### Problem 1
From the passage below on Coal India's contract workers, list the basic amenities that contract workers are said to lack.
### Problem 2
According to the passage below on Coal India's contract workers, what daily wage did the joint tripartite committee set in January?

(Beginning of Document passage)

The human costs of becoming profitable are enormous for a Maharatna company trying to increase productivity. According to D.D. Ramanandan, president of the National Coal Organisation Employees Association, a large number of contractual workers are hired by private contractors. “About 52 per cent of the coal is produced by about 3.5 lakh contract workers hired by various contractors to whom the work has been outsourced,” he said.

Ramanandan, who has been with Coal India Limited since 1977, has seen a decline in working conditions in the post-liberalisation era. “The lot of workers had improved after the nationalisation of companies in 1973. However, with liberalisation a large number of workers have been outsourced to private companies who hire them. This is a strategy to cut down on manpower costs. In 1973, Coal India was producing around 60 million tonnes of coal with 7.2 lakh workers whereas it now produces 434 million tonnes of coal with about 3.5 lakh workers,” he explained. The contract workers, who work under hazardous conditions, do not enjoy any social security benefits or basic amenities such as proper housing, drinking water and education for children.

Ramanandan compares the present insecurity with the situation following nationalisation. “After nationalisation, workers were granted casual leave for the first time. Service conditions, housing and sanitation had also improved substantially,” he said.

In January this year, a joint tripartite committee of CIL raised the wages of workers to Rs.427 a day and made a provision for dearness allowance adjusted according to the Consumer Price Index. However, the issue of regularisation of contract workers continues to be a sticking point.

(End of Document passage)
(Beginning of The data)

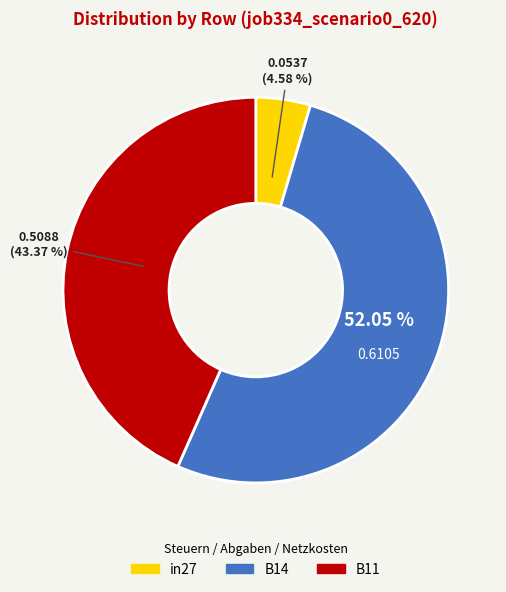

Does any single category account for the majority?

Yes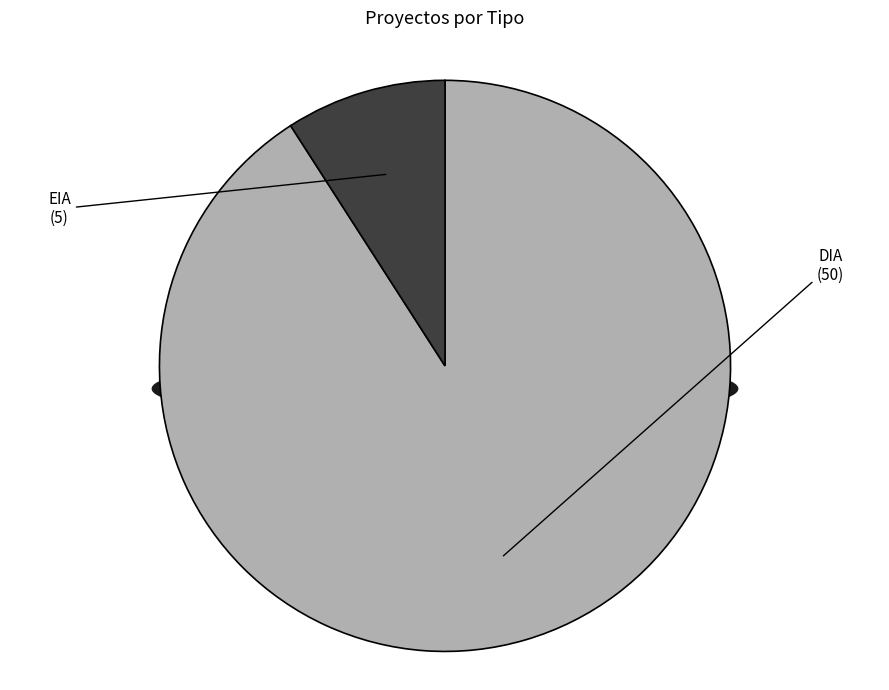

To the nearest percent, what is the average slice percentage?

50%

(End of The data)

### Exercise output 1
Proper housing, drinking water, and education for children.

### Exercise output 2
Rs.427 a day.